Correction of a stray data problem should almost always be by certified mail, and should be accompanied by as much documentation as you can produce. Keep a record of everything that you send, and continue to follow up to be sure that the stray data is removed and that it stays removed. 

--Stale Data: Everything should time off a credit report in seven years except a public record notice of a chapter 7 bankruptcy (which times off 10 years from the date of filing) or a federal tax lien filing. For chapter 13 (wage earner payment plan) bankruptcies, the seven years runs from the date of filing, not the date of discharge. Generally, the credit reporting agencies are good at getting this done automatically. The problem usually arises with "re-dated" entries. One set of these arises from mergers, liquidations, and bankruptcies of creditors. Often the data transferred to the purchasing creditor is in poor shape or in an incompatible format, so the new creditor uses the date the debt was acquired -- rather than the date of last activity, as they should be doing. This also happens with collection agencies and debt purchasers.

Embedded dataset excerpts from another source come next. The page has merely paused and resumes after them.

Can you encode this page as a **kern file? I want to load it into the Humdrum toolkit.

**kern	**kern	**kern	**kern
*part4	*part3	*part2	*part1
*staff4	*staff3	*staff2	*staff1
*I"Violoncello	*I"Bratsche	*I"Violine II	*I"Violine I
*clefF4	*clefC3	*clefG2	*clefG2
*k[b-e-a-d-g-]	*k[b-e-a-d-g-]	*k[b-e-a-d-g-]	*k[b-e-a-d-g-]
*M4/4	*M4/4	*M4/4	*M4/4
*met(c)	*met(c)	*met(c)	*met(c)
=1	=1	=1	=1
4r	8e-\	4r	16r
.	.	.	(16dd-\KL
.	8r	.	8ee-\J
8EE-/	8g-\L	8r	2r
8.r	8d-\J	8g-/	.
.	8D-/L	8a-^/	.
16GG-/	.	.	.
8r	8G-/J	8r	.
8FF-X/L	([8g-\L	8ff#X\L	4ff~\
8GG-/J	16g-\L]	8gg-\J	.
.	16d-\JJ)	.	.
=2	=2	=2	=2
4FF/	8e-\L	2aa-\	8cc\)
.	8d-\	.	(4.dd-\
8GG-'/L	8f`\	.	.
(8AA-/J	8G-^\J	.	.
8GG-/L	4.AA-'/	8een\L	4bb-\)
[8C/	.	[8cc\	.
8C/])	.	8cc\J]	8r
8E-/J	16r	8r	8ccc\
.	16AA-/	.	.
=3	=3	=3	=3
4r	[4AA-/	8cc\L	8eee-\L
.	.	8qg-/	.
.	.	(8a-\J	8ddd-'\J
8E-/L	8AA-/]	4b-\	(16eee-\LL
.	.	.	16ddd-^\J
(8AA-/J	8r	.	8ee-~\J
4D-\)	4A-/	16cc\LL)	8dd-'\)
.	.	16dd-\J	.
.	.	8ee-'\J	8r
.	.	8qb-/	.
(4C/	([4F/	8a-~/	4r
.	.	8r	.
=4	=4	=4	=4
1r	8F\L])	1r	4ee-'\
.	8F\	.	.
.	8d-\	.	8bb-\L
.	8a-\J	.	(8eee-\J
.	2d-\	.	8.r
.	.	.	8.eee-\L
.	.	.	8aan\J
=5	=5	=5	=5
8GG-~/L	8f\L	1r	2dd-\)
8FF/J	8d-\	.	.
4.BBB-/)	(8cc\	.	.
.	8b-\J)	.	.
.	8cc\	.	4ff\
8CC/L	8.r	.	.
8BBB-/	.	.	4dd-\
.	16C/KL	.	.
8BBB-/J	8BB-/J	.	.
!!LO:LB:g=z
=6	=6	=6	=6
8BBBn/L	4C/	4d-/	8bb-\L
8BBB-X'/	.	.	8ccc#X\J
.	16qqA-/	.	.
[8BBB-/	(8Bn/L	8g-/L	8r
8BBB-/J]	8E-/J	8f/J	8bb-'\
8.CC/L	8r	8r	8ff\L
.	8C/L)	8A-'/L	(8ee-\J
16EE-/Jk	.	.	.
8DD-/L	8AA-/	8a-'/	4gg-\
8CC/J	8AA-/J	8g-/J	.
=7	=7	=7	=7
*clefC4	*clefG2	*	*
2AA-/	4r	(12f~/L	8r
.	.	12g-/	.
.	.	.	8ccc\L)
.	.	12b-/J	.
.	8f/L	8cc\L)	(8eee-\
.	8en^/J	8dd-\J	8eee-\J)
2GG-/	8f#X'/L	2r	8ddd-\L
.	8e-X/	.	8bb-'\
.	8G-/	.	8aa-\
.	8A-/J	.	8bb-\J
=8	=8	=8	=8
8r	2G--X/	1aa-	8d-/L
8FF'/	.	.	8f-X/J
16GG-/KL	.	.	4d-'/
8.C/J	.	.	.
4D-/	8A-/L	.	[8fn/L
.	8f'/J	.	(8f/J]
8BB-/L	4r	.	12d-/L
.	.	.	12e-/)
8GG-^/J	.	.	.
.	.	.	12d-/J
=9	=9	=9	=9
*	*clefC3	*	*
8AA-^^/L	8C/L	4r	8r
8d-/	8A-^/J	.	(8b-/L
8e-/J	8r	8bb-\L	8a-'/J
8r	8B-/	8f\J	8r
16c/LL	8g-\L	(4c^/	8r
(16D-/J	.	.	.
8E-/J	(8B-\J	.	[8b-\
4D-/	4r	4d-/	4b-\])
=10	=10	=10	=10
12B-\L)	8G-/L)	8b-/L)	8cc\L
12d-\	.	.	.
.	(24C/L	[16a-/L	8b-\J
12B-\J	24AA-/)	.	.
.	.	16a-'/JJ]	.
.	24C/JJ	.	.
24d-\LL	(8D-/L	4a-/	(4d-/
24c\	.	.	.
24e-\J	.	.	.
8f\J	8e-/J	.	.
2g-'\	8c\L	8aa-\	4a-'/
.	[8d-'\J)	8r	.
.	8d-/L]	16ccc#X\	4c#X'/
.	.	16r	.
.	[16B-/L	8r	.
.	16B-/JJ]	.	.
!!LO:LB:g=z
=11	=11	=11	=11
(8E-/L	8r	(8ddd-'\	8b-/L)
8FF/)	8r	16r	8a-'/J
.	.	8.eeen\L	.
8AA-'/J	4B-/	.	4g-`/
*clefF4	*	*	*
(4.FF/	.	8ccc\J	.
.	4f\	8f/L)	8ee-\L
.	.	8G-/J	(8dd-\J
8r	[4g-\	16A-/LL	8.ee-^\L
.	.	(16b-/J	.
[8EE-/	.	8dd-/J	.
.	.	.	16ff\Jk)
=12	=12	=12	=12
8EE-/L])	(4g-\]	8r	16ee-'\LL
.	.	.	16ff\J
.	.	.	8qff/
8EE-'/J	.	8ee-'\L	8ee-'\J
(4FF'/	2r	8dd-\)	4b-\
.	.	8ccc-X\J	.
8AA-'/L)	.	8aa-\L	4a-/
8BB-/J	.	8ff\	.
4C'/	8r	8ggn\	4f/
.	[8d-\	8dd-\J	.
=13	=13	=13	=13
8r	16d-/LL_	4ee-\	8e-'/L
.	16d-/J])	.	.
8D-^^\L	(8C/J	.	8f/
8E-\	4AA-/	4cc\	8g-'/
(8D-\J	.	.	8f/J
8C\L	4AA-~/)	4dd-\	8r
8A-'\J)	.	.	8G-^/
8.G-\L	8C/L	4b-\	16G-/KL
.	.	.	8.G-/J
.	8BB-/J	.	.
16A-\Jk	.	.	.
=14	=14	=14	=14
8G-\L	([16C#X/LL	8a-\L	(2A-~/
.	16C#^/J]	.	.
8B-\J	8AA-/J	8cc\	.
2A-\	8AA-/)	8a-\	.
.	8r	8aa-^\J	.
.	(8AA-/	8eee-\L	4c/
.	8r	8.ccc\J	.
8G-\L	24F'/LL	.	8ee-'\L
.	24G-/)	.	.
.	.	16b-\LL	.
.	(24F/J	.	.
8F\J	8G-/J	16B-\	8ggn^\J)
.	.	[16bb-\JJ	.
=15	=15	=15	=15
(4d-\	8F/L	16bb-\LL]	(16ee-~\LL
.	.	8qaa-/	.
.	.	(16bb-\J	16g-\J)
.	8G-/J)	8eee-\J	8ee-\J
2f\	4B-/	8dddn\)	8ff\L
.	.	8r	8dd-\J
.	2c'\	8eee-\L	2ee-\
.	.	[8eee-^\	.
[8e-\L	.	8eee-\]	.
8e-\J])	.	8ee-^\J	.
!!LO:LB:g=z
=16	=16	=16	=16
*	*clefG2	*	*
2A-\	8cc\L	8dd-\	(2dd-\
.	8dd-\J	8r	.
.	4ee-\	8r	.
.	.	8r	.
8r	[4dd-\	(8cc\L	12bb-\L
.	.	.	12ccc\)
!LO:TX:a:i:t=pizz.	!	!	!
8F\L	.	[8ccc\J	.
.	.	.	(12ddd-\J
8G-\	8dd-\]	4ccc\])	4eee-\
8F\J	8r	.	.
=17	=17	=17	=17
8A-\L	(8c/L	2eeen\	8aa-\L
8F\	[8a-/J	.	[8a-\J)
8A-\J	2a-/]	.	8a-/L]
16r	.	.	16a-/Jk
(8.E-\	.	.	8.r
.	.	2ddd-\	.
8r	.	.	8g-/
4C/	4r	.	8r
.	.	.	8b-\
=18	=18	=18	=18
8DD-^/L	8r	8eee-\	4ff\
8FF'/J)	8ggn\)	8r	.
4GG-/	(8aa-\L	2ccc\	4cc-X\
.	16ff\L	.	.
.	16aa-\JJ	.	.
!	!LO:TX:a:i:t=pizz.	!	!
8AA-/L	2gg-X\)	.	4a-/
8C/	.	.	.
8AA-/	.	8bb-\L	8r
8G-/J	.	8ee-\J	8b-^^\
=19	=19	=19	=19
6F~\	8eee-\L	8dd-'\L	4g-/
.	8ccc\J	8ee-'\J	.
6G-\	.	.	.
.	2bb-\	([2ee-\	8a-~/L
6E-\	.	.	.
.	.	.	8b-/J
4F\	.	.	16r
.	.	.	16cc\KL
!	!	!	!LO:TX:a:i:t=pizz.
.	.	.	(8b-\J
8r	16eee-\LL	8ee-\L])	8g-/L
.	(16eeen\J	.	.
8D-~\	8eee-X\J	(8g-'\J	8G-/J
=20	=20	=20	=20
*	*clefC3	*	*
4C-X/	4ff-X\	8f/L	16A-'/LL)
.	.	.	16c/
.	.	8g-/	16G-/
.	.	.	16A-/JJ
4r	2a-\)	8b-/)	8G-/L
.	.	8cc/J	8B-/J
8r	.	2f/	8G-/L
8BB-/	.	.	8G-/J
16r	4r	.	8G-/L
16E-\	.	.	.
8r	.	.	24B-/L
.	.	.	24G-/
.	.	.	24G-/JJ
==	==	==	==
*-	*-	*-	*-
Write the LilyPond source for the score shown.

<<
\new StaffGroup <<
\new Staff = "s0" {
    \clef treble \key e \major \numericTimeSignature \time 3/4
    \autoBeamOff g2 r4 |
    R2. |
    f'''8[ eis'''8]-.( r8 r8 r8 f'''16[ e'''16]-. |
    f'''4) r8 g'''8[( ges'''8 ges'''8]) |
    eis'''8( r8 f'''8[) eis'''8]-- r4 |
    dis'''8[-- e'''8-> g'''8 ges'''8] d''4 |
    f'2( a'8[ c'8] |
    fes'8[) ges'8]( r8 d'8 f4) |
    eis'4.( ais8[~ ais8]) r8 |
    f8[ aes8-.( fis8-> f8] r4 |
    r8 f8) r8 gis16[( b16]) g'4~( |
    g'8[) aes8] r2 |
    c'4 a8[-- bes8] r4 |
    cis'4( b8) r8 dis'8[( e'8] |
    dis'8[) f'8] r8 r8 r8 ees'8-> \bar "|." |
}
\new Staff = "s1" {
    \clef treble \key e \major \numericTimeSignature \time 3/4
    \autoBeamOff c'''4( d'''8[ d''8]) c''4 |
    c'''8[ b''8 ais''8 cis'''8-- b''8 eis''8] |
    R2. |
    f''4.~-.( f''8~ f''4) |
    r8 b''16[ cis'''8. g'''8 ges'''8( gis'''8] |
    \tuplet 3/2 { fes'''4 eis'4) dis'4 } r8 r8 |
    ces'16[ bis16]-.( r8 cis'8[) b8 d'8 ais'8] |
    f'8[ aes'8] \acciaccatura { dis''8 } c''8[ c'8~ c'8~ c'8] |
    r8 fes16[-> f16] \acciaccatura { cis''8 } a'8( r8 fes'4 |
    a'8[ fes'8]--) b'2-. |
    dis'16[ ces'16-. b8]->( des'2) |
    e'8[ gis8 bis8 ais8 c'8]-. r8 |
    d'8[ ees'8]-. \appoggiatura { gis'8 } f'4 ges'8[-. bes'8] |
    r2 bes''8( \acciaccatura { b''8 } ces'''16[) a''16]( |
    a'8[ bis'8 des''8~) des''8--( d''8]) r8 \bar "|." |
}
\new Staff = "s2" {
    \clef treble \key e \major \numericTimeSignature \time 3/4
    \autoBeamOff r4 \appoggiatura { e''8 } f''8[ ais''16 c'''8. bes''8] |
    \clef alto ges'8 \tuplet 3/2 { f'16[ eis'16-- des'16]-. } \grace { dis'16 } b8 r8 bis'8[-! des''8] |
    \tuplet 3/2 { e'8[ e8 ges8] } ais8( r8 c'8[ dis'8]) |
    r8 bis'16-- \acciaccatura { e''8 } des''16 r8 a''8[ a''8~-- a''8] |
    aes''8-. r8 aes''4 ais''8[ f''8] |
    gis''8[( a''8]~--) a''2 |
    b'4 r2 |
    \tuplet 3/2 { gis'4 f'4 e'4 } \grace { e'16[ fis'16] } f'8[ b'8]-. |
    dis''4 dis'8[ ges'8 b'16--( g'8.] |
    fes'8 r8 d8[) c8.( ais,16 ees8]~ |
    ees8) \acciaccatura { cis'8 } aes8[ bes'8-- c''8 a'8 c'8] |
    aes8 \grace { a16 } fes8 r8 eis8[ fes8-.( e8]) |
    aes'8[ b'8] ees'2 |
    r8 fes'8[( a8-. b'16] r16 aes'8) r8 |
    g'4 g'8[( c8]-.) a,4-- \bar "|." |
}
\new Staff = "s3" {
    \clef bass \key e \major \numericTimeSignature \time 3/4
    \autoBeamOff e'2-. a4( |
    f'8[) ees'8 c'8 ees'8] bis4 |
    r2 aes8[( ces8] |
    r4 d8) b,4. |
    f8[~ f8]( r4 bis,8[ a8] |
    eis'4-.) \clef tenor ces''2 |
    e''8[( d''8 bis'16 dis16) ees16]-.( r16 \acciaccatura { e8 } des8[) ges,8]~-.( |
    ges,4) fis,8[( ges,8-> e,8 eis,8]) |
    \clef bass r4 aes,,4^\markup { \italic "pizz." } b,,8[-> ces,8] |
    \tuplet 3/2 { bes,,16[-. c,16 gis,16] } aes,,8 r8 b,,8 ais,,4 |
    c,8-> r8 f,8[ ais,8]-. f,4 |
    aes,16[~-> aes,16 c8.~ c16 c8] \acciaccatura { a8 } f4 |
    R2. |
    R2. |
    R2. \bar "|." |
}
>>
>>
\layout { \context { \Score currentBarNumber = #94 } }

There is, sadly, a sleazy low end of this industry that deliberately re-dates entries for competitive advantage, but even very ethical collectors and debt purchasers can receive bad or garbled data. Correction of these errors is simply by proving the date of last activity on the account, and should be proven to each of the credit reporting agencies that carry the entry. One special form of this problem related to bankruptcy is that a re-dated entry refering to a bankruptcy discharge can keep the bankruptcy on the credit report after it should have timed off. Another is that a properly discharged debt can be incorrectly reported as "written off" or "charged off" after the liquidation or bankruptcy of the original creditor. In either case, proof of the correct dates and discharge status for the bankruptcy should get the entry removed.